É lugar-comum interpretar este filme de Kubrick como um libelo contra a violência. Entretanto, o filme também nos mostra como a definição de “violência” é fluída por si só, ao nos apresentá-la em várias formas e imagens diferentes. Além disso, uma análise mais detida dessas imagens poderá nos apontar outras possibilidades interpretativas. Lembremos das imagens da briga com Billy Boy. A mistura de ingredientes, como a música que toca e a voz calma do narrador, dá à cena um ar que parece não combinar com a violência das imagens.

A cena do espancamento do mendigo, momentos antes, havia utilizado os mesmos referenciais. Mas o close do rosto de Alex, tomado de perfil, olhando para baixo, e falando com a voz pausada é, na verdade, mais aterrorizador do que a cena do espancamento que se segue. Os problemas que Kubrick está nos propondo vão se tornando pertinentes pelo fato de mostrar a violência como uma atitude amoral de Alex e de seu bando. Eles não a executam a favor ou contra nada. Eles simplesmente a fazem, sem mais nem menos.

A cena na fazenda da saúde é bastante elucidativa. A primeira imagem é a da dona do casarão fazendo ginástica, com as pernas abertas voltadas em nossa direção. Próxima à porta pela qual Alex entra há uma escultura na forma de um pênis em ereção. Ela exclama: “não toque nela. Isto é uma obra de arte muito importante”. A frase surge como se fosse uma justificação para que a imagem pudesse passar pelos censores.

Ao se sentir ofendida por Alex, a senhora resolve agredi-lo com um busto que estava sobre a mesa e este, para se defender, empunha a escultura. Estas imagens, que quase equivalem a uma tourada sexual, terminam com a senhora caída no chão e aquela imensa cabeça fálica que desce em direção ao seu rosto. Esta cena marca uma mudança radical na trajetória de Alex, quando ele é preso e começa a sua derradeira peregrinação.
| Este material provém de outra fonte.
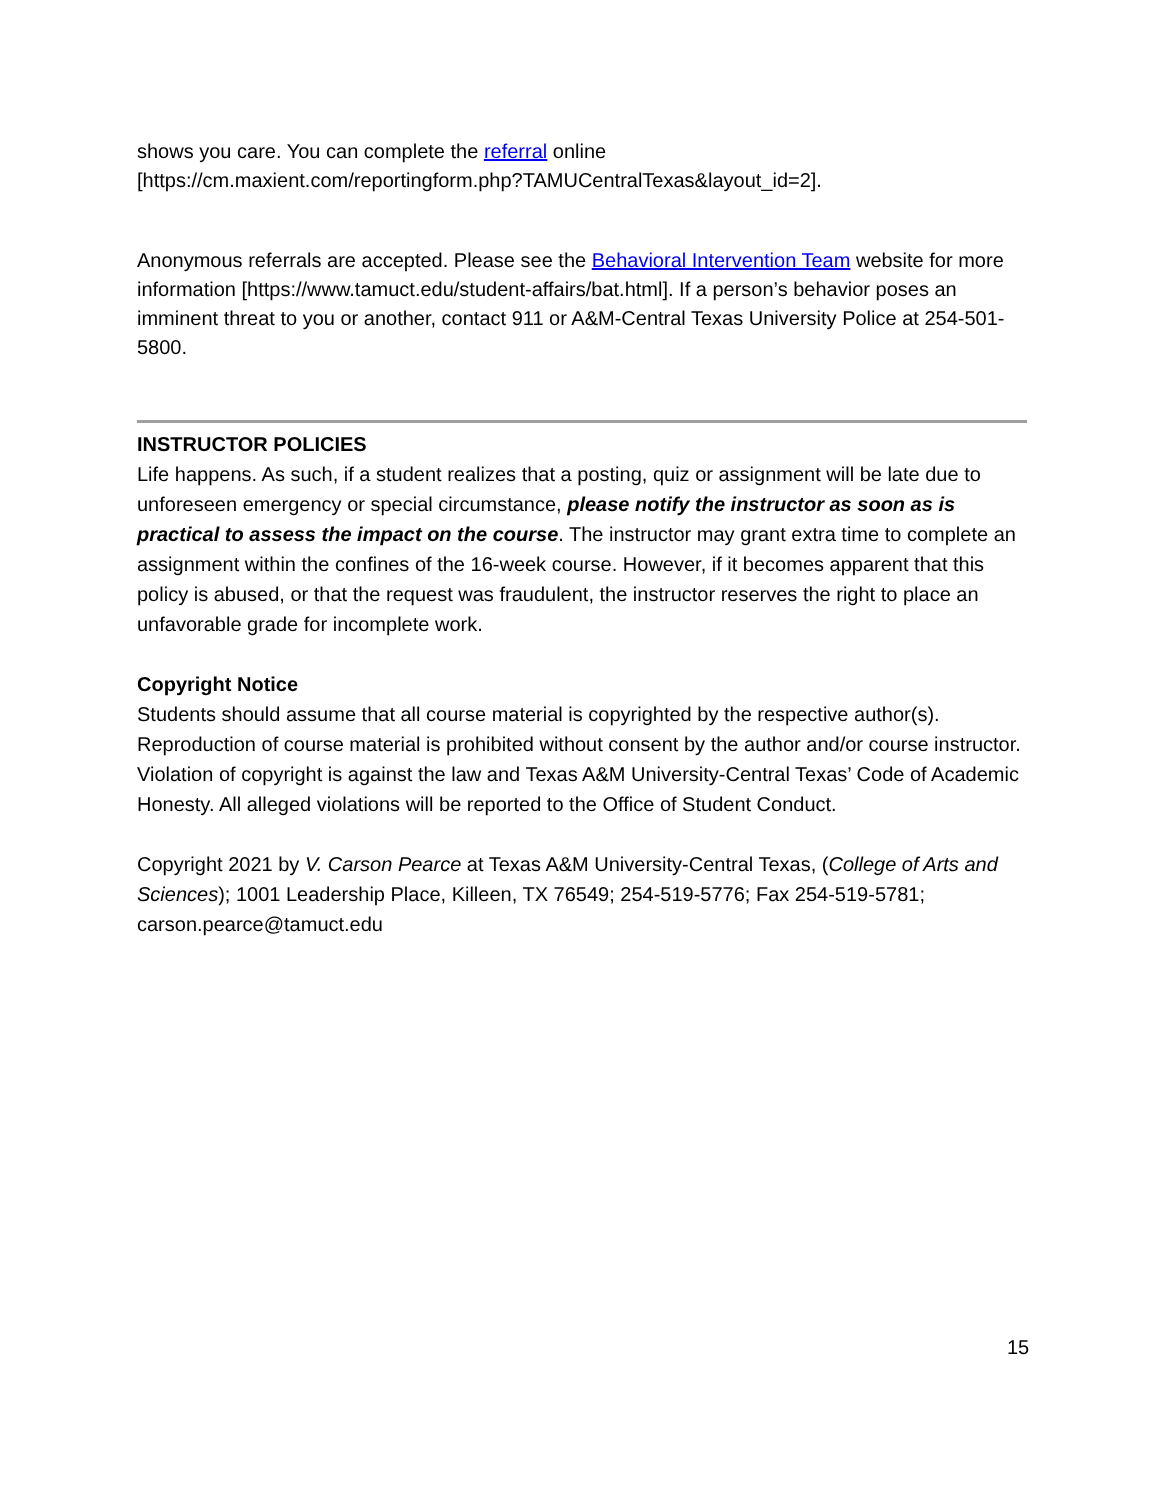shows you care. You can complete the referral online
[https://cm.maxient.com/reportingform.php?TAMUCentralTexas&layout_id=2].
Anonymous referrals are accepted. Please see the Behavioral Intervention Team website for more information [https://www.tamuct.edu/student-affairs/bat.html]. If a person’s behavior poses an imminent threat to you or another, contact 911 or A&M-Central Texas University Police at 254-501-5800.
INSTRUCTOR POLICIES
Life happens. As such, if a student realizes that a posting, quiz or assignment will be late due to unforeseen emergency or special circumstance, please notify the instructor as soon as is practical to assess the impact on the course. The instructor may grant extra time to complete an assignment within the confines of the 16-week course. However, if it becomes apparent that this policy is abused, or that the request was fraudulent, the instructor reserves the right to place an unfavorable grade for incomplete work.
Copyright Notice
Students should assume that all course material is copyrighted by the respective author(s). Reproduction of course material is prohibited without consent by the author and/or course instructor. Violation of copyright is against the law and Texas A&M University-Central Texas’ Code of Academic Honesty. All alleged violations will be reported to the Office of Student Conduct.
Copyright 2021 by V. Carson Pearce at Texas A&M University-Central Texas, (College of Arts and Sciences); 1001 Leadership Place, Killeen, TX 76549; 254-519-5776; Fax 254-519-5781; carson.pearce@tamuct.edu
15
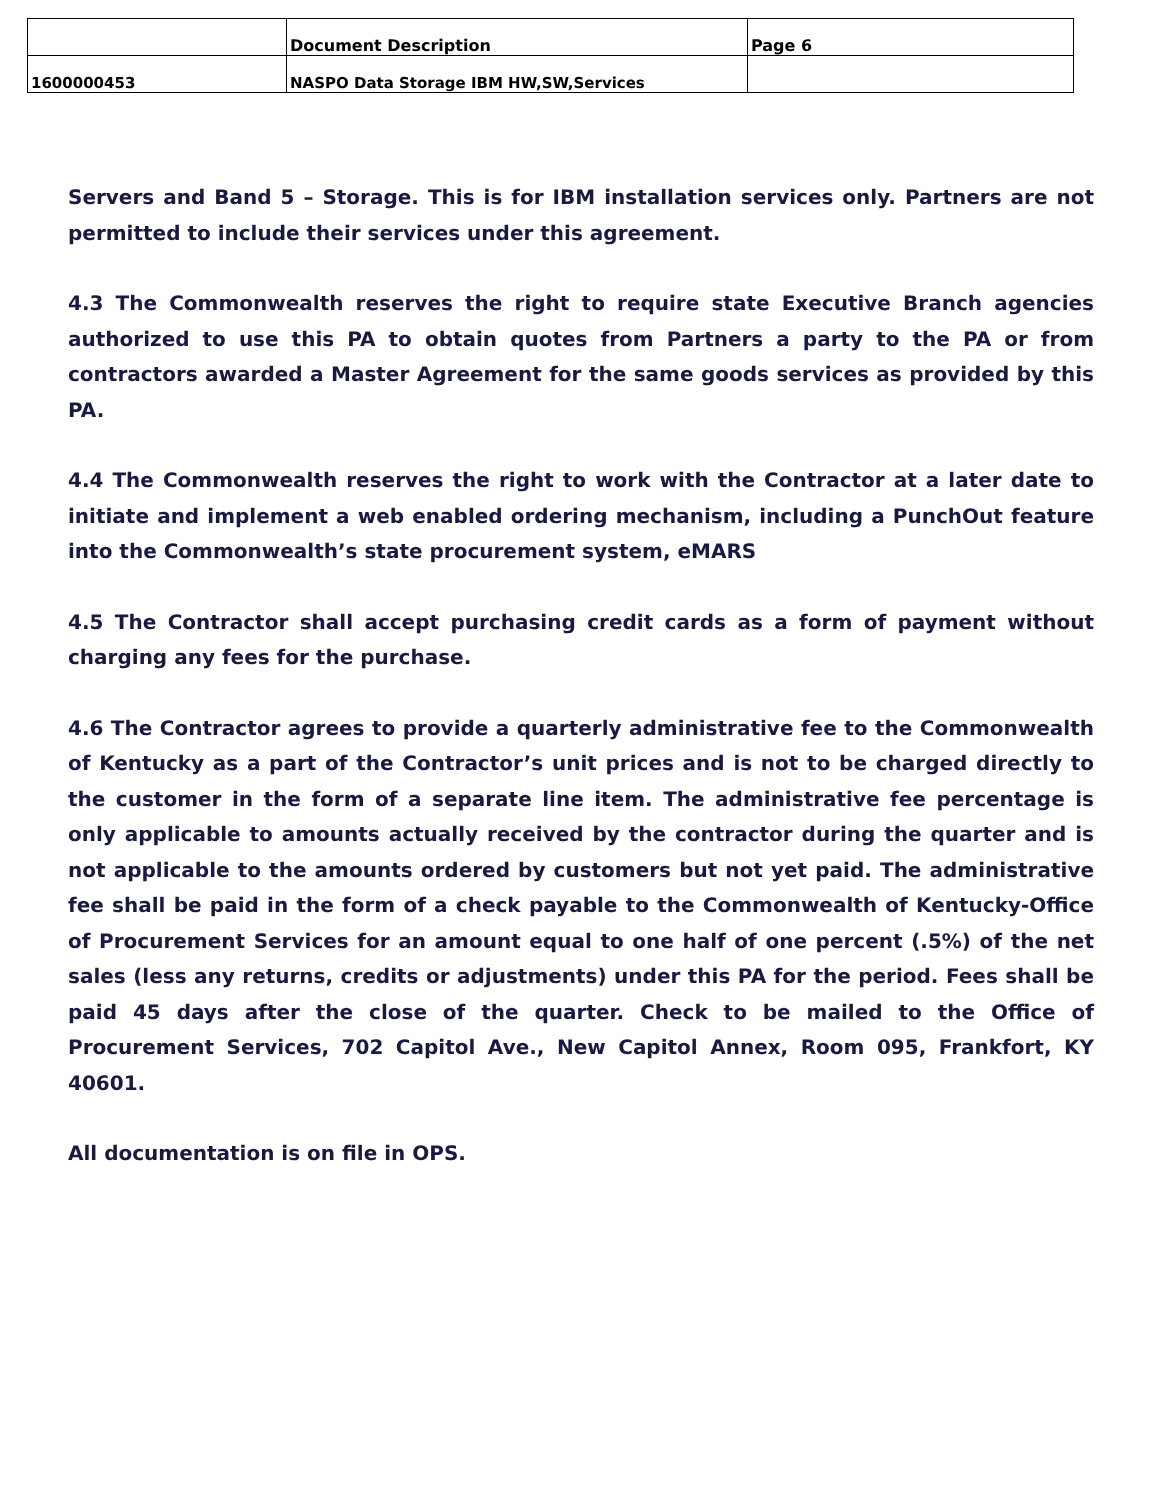| | Document Description | Page 6 |
| 1600000453 | NASPO Data Storage IBM HW,SW,Services | |
Servers and Band 5 – Storage. This is for IBM installation services only. Partners are not permitted to include their services under this agreement.
4.3 The Commonwealth reserves the right to require state Executive Branch agencies authorized to use this PA to obtain quotes from Partners a party to the PA or from contractors awarded a Master Agreement for the same goods services as provided by this PA.
4.4 The Commonwealth reserves the right to work with the Contractor at a later date to initiate and implement a web enabled ordering mechanism, including a PunchOut feature into the Commonwealth’s state procurement system, eMARS
4.5 The Contractor shall accept purchasing credit cards as a form of payment without charging any fees for the purchase.
4.6 The Contractor agrees to provide a quarterly administrative fee to the Commonwealth of Kentucky as a part of the Contractor’s unit prices and is not to be charged directly to the customer in the form of a separate line item. The administrative fee percentage is only applicable to amounts actually received by the contractor during the quarter and is not applicable to the amounts ordered by customers but not yet paid. The administrative fee shall be paid in the form of a check payable to the Commonwealth of Kentucky-Office of Procurement Services for an amount equal to one half of one percent (.5%) of the net sales (less any returns, credits or adjustments) under this PA for the period. Fees shall be paid 45 days after the close of the quarter. Check to be mailed to the Office of Procurement Services, 702 Capitol Ave., New Capitol Annex, Room 095, Frankfort, KY 40601.
All documentation is on file in OPS.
O momento crucial de sua domesticação pelo método Ludovico nos é mostrado através das sessões de “terapia”. Alex é submetido à apreciação de filmes que, com a interferência de drogas que lhe são injetadas, vão se transformar na sua referência do que não é para ser feito. O desenrolar deste tratamento nos é dado a perceber apenas pelas expressões que vão tomando conta do rosto de Alex.

No decorrer desses filmes, Alex demonstra certo prazer e, paulatinamente, este sorriso se transforma. Este processo atingirá o seu auge quando ele escuta a IX de Beethoven e começa a gritar desesperadamente. São reações controversas com suficiente carga de ambiguidade – seu olho azul lhe dá um ar angelical ao mesmo tempo em que suas expressões o transformam em algo demoníaco. Kubrick está nos fazendo passar por um processo semelhante ao que ele está promovendo em Alex. A terapia é visual, e é através da visão que as proposições vão se impregnar no próprio corpo de Alex. De nada adianta achar que é errado. É preciso sentir em seu próprio corpo que é errado, sem que possa ou mesmo precise pensar sobre o assunto.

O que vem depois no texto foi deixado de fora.